Pコアは使われずに、Eコアのみが使われていることがわかります。
7zip ベンチマーク値は 14,419 です。
2.1 電源モード「最適なパフォーマンス」
設定→システム→電源とバッテリの「電源モード」を「最適なパフォーマンス」に設定します。
これにより、Pコアが2個使われています。Core i5 1235Uは コア数は2個のため、のこりはEコアから配分されています。かなりこまめにスレッドが切り替わるのか、Eコアが4個くらい割り当てられているようにも見えます。
7zip ベンチマーク値は 20,892 です。
2.2 すべてPコアに割り当てる
vmx ファイルで、どのコアを使用するか具体的に設定します。Core i5 1235U では、0~3がPコア、4~11がEコアです。
Processor0.use = "TRUE" Processor1.use = "TRUE" Processor2.use = "TRUE" Processor3.use = "TRUE" Processor4.use = "FALSE" Processor5.use = "FALSE" Processor6.use = "FALSE" Processor7.use = "FALSE" Processor8.use = "FALSE" Processor9.use = "FALSE" Processor10.use = "FALSE" Processor11.use = "FALSE"

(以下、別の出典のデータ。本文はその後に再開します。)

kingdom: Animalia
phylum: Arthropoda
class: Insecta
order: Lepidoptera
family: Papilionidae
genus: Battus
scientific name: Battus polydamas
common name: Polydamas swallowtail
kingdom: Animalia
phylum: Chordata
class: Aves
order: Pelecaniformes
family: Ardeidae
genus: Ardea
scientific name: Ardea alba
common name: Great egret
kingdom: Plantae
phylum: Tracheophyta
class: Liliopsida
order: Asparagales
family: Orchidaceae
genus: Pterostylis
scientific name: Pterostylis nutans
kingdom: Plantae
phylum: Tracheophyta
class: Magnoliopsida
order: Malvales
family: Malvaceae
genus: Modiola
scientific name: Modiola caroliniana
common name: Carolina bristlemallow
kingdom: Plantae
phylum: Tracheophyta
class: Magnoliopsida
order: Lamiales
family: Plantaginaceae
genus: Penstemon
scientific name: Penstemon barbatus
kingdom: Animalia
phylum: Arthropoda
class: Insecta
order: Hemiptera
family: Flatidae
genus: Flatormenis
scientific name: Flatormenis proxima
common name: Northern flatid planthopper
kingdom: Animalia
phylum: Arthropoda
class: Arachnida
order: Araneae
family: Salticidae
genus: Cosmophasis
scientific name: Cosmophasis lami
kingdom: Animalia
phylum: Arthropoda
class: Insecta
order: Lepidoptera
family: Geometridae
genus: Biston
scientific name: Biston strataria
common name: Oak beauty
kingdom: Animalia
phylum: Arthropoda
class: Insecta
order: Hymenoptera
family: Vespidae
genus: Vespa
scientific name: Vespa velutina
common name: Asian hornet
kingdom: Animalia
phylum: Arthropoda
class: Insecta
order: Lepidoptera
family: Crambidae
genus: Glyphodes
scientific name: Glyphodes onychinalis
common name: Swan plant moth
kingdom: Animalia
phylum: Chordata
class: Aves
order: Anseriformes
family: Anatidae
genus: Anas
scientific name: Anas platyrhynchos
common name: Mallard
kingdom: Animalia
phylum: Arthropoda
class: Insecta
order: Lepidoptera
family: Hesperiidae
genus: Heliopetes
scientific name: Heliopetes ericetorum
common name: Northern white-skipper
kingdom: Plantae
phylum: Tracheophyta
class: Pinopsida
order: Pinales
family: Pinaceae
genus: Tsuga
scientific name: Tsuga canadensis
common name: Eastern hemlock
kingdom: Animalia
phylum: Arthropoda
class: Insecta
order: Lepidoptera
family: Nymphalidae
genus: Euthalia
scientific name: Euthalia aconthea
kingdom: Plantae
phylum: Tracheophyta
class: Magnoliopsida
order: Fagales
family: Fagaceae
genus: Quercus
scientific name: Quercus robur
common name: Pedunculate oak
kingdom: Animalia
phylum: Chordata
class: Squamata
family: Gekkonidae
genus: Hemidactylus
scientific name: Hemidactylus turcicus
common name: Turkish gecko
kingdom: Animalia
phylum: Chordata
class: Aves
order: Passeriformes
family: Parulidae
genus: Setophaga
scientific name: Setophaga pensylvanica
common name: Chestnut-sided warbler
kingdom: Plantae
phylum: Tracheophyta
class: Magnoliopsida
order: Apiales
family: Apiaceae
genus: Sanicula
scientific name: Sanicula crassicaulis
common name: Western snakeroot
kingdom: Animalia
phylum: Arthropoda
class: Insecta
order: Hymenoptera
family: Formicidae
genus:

7zip ベンチマーク値は 15,038 です。(バランス設定時)
7zip ベンチマーク値は 20,004 です。(最適なパフォーマンス時)
コアの割り当てで注意点があります。
・コア数の設定とTRUEの個数を一致させること
・Pコア、Eコアを混在させる場合は、電源モードを「最適なパフォーマンス」にしなければなりません。バランスだとEコアしか使われません。
2.3 すべて Eコアに割り当てる
参考に、すべてEコアに割り当てもやっておきましょう。vmxファイルを設定します
Processor0.use = "FALSE" Processor1.use = "FALSE" Processor2.use = "FALSE" Processor3.use = "FALSE" Processor4.use = "TRUE" Processor5.use = "TRUE" Processor6.use = "TRUE" Processor7.use = "TRUE" Processor8.use = "FALSE" Processor9.use = "FALSE" Processor10.use = "FALSE" Processor11.use = "FALSE"
7zip ベンチマーク値は 15,796 です。(バランス設定時)
7zip ベンチマーク値は 18,853 です。(最適なパフォーマンス時)
3. まとめ
7zip のベンチマーク結果をまとめると以下になります。
バランス | 最適なパフォーマンス | |
---|---|---|
2.1 初期状態 | 14,419 | - |
2.1 電源モード「最適なパフォーマンス」 | - | 20,892 |
2.3 Pコアのみ | 15,038 | 20,004 |
2.4 Eコアのみ | 15,796 | 18,853 |
vmxは変更せずに、電源モードを「最適なパフォーマンス」に変更する方法が性能が高いです。
バランス設定でのPコア、Eコアで逆転現象が起きていますが、1235U はPコアが2個しかないため、SMTにより4スレッドを割り当てているのに対し、Eコアは4コアあるのが効いたようです。
Pコアが潤沢なCPUでは、Pコアのみで構成するのも有効だと思いますので、それぞれの環境で試してみるといいでしょう。
4. 最後に
VMware 社からは Alder Lake に対する公式な見解がいまだ出ていないようです。早く公式対応してくれるといいのですが。